* _Work request_
Copy out each line featuring the string "Datenschutz" from the entries beneath.

Page-level text extractions:

=-=-=-=-=

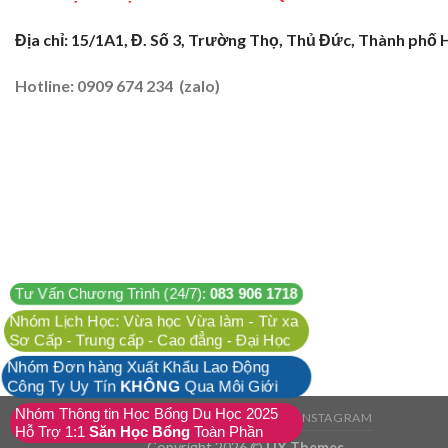
Địa chỉ: 15/1A1, Đ. Số 3, Trường Thọ, Thủ Đức, Thành phố 
Hotline: 0909 674 234 (zalo)
Tư Vấn Chương Trình (24/7):
083 906 1718
Nhóm Lịch Học: Vừa học Vừa làm - Từ xa
Sơ Cấp - Trung cấp - Cao đẳng - Đại Học
Nhóm Đơn hàng Xuất Khẩu Lao Động
Công Ty Uy Tín
KHÔNG
Qua Môi Giới
Nhóm Thông tin Học Bổng Du Học 2025
FACEBOOK
TWITTER
INSTAGRAM
Hỗ Trợ 1:1
Săn Học Bổng
Toàn Phần
Copyright 2026 ©
UX Themes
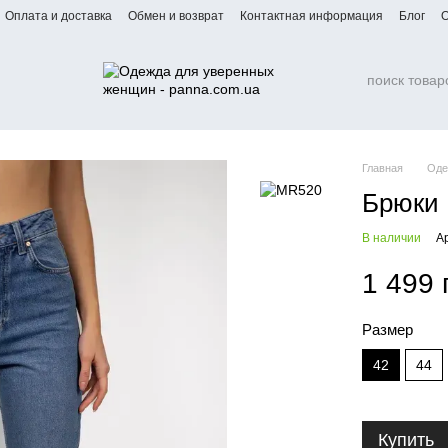
Оплата и доставка
Обмен и возврат
Контактная информация
Блог
О
Главная
Оде
Брюки 
В наличии
А
1 499 
Размер
42
44
Купить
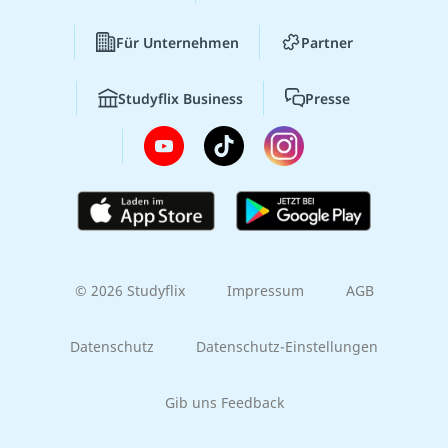
Für Unternehmen
Partner
Studyflix Business
Presse
© 2026 Studyflix
Impressum
AGB
Datenschutz
Datenschutz-Einstellungen
Gib uns Feedback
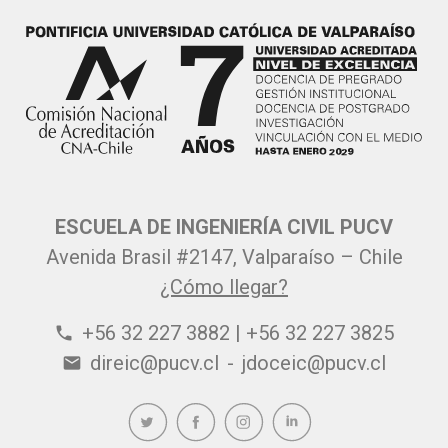
ESCUELA DE INGENIERÍA CIVIL PUCV
Avenida Brasil #2147, Valparaíso – Chile
¿Cómo llegar?
+56 32 227 3882 | +56 32 227 3825
phone
direic@pucv.cl
-
jdoceic@pucv.cl
email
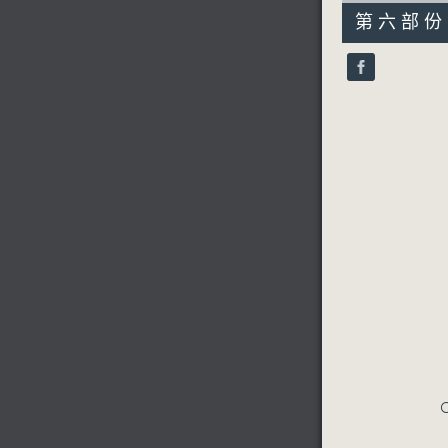
55
第六部份 P
minutes,
9
seconds
90%
C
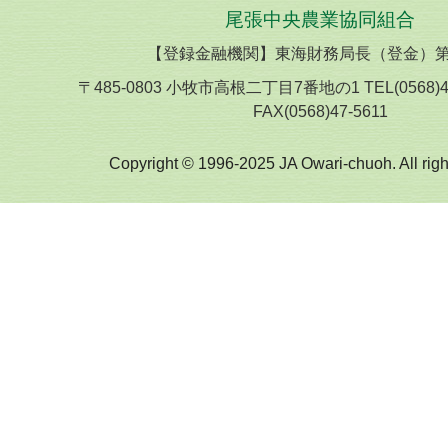
尾張中央農業協同組合
【登録金融機関】東海財務局長（登金）第
〒485-0803 小牧市高根二丁目7番地の1 TEL(0568)
FAX(0568)47-5611
Copyright © 1996-2025 JA Owari-chuoh. All righ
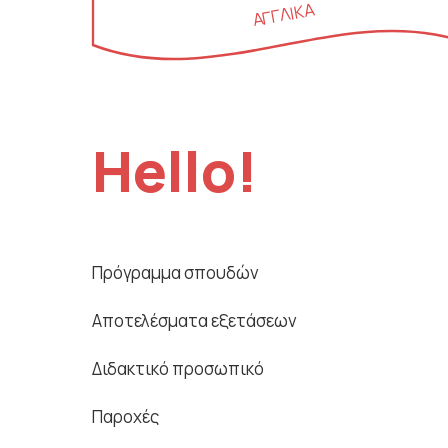
ΑΓΓΛΙΚΑ
Languages
Menu
Hello!
Side
Πρόγραμμα σπουδών
Languages
Αποτελέσματα εξετάσεων
menu
Διδακτικό προσωπικό
Παροχές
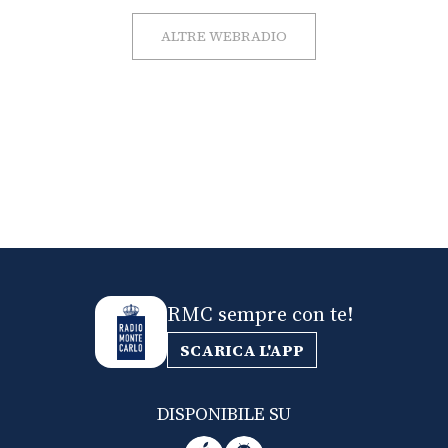
ALTRE WEBRADIO
RMC sempre con te!
SCARICA L'APP
DISPONIBILE SU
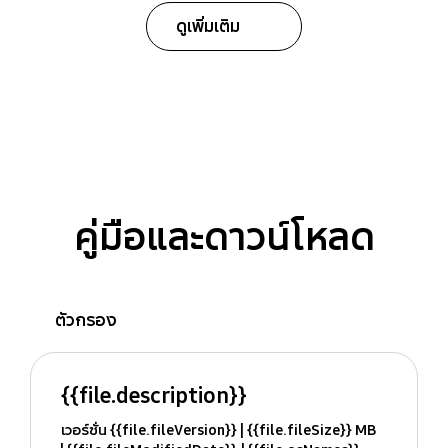
ดูเพิ่มเติม
คู่มือและดาวน์โหลด
ตัวกรอง
{{file.description}}
เวอร์ชั่น {{file.fileVersion}}
{{file.fileSize}} MB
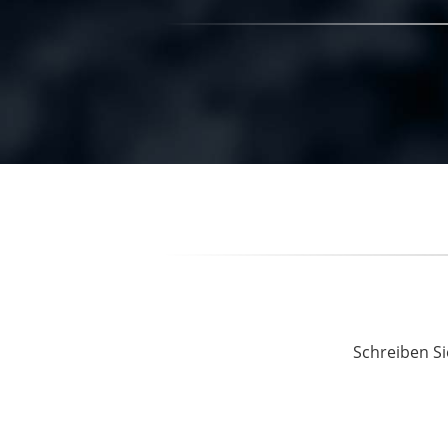
Schreiben Si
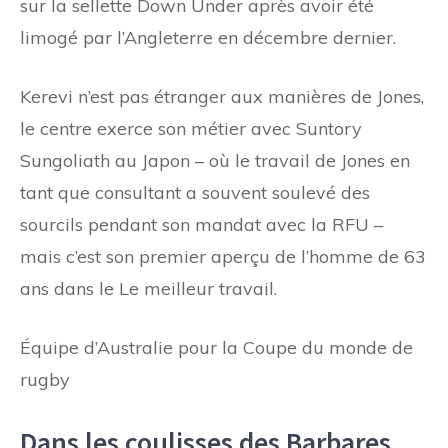
sur la sellette Down Under après avoir été
limogé par l’Angleterre en décembre dernier.
Kerevi n’est pas étranger aux manières de Jones,
le centre exerce son métier avec Suntory
Sungoliath au Japon – où le travail de Jones en
tant que consultant a souvent soulevé des
sourcils pendant son mandat avec la RFU –
mais c’est son premier aperçu de l’homme de 63
ans dans le Le meilleur travail.
Équipe d’Australie pour la Coupe du monde de
rugby
Dans les coulisses des Barbares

=-=-=-=-=

* _Task result_
Datenschutz
Datenschutz-Einstellungen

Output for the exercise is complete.